** Data to process follows **
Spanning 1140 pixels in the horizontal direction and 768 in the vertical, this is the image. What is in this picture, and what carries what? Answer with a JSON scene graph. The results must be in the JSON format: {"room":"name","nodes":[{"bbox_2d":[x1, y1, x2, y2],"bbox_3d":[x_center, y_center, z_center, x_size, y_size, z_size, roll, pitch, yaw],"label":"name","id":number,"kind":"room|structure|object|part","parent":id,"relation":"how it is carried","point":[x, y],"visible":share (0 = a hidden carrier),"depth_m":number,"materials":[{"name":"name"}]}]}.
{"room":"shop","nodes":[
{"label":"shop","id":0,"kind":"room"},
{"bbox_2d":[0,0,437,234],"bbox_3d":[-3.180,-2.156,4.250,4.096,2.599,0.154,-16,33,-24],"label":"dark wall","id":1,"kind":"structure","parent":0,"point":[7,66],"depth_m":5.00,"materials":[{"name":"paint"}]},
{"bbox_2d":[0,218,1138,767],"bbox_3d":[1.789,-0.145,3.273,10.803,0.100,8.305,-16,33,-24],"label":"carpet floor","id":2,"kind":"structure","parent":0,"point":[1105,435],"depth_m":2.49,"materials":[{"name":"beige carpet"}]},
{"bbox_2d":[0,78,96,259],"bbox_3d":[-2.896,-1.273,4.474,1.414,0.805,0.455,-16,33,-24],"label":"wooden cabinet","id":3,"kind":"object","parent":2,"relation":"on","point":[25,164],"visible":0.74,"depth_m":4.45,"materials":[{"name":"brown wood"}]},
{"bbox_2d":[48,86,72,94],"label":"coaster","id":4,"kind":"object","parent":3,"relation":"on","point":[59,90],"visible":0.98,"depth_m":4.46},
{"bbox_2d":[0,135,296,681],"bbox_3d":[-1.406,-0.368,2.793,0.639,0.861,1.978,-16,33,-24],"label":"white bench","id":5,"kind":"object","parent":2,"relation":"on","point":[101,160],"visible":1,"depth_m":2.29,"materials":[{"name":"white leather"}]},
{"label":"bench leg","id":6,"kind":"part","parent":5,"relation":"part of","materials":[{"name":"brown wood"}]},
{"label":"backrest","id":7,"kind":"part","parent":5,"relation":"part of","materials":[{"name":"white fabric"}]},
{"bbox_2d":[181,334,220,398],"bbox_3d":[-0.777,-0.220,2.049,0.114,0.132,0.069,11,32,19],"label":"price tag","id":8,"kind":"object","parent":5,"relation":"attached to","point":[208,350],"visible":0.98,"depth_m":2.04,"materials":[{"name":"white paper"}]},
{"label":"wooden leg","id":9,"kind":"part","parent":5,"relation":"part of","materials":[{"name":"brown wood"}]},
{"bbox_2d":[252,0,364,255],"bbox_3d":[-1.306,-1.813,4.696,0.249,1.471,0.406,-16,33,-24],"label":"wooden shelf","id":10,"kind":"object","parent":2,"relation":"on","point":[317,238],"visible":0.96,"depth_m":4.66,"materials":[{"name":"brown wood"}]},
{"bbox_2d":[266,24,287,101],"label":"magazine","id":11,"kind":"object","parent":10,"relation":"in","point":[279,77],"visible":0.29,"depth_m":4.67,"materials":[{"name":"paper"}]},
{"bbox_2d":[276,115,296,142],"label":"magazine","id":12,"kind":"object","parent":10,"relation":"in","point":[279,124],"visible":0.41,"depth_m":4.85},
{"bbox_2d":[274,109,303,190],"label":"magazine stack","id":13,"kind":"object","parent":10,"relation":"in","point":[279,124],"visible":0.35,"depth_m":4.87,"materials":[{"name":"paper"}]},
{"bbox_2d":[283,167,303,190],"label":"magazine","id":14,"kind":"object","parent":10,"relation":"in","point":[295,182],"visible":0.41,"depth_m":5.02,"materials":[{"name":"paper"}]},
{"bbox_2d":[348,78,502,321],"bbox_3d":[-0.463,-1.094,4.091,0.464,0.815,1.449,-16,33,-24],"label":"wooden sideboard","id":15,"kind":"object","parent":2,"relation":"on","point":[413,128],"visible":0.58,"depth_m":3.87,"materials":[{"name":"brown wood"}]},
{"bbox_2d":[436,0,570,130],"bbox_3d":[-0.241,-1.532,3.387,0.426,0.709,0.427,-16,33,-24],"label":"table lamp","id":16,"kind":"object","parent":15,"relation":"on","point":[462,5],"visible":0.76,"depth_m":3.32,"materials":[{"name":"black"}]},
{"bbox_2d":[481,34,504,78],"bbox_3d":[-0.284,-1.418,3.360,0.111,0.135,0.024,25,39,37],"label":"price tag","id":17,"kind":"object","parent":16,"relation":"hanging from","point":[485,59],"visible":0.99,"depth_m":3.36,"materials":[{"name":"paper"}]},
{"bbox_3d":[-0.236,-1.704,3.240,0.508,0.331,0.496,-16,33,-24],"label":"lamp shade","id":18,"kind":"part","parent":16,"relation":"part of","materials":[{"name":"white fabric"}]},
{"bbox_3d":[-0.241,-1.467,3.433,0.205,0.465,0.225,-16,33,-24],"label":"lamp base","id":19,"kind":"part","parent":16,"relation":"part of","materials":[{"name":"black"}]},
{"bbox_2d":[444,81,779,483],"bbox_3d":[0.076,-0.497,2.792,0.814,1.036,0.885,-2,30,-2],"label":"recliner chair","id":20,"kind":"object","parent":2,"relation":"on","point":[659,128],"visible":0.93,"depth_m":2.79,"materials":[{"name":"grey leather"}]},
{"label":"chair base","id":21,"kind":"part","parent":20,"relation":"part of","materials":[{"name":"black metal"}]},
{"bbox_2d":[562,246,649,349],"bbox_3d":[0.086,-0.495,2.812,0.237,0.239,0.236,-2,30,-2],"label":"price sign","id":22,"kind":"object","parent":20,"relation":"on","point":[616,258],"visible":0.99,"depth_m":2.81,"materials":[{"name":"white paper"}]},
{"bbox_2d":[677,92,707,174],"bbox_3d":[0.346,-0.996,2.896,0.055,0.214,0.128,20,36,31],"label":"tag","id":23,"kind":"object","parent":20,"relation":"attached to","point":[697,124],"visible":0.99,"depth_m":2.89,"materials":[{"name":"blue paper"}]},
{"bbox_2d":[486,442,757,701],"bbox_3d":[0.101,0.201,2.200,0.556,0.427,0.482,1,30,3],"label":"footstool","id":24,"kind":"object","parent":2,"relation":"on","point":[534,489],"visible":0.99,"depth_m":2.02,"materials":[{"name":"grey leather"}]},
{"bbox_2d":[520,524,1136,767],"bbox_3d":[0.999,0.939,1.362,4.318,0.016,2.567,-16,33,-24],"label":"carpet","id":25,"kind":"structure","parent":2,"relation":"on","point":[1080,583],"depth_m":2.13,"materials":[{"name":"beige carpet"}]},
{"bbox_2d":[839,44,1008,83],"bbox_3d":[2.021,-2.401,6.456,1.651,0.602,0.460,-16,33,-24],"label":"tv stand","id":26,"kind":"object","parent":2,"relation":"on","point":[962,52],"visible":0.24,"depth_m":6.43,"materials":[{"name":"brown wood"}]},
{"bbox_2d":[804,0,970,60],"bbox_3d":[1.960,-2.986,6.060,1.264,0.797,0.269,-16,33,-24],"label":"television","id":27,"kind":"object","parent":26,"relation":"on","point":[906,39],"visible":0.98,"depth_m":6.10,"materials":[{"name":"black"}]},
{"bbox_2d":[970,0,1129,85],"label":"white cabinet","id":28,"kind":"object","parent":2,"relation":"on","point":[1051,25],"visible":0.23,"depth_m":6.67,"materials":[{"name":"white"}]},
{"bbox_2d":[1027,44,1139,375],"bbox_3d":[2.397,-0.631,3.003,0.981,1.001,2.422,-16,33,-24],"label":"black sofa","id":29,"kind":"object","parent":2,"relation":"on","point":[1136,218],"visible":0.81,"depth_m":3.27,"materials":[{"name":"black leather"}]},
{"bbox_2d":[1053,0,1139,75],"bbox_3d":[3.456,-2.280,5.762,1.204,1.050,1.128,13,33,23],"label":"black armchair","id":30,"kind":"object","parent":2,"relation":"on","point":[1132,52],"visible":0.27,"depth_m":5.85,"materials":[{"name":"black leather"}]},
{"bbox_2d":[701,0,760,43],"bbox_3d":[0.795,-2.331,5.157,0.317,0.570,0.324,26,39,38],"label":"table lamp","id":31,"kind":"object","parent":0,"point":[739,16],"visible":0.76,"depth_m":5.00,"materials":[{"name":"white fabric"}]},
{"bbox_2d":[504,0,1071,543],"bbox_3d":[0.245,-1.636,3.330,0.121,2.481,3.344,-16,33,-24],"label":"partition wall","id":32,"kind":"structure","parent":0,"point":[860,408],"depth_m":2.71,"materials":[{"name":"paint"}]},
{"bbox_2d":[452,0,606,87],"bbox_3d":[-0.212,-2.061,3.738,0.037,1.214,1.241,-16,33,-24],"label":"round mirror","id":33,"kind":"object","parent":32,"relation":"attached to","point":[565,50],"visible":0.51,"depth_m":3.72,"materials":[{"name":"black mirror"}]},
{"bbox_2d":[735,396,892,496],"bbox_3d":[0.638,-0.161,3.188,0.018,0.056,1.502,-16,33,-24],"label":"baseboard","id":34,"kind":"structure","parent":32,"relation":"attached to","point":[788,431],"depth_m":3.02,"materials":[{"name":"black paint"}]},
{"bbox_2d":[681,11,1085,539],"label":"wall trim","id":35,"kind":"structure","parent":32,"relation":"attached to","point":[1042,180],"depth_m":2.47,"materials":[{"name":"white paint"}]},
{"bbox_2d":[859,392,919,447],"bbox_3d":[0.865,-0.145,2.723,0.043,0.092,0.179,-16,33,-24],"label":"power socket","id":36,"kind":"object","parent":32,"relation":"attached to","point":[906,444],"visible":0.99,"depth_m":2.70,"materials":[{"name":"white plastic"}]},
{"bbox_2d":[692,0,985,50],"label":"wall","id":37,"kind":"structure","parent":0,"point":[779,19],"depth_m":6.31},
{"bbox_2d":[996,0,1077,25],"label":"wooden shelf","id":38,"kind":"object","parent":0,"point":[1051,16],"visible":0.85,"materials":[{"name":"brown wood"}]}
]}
** End of Data to process **
Collect every line above that contains the word "bench".

- Reply:
{"bbox_2d":[0,135,296,681],"bbox_3d":[-1.406,-0.368,2.793,0.639,0.861,1.978,-16,33,-24],"label":"white bench","id":5,"kind":"object","parent":2,"relation":"on","point":[101,160],"visible":1,"depth_m":2.29,"materials":[{"name":"white leather"}]},
{"label":"bench leg","id":6,"kind":"part","parent":5,"relation":"part of","materials":[{"name":"brown wood"}]},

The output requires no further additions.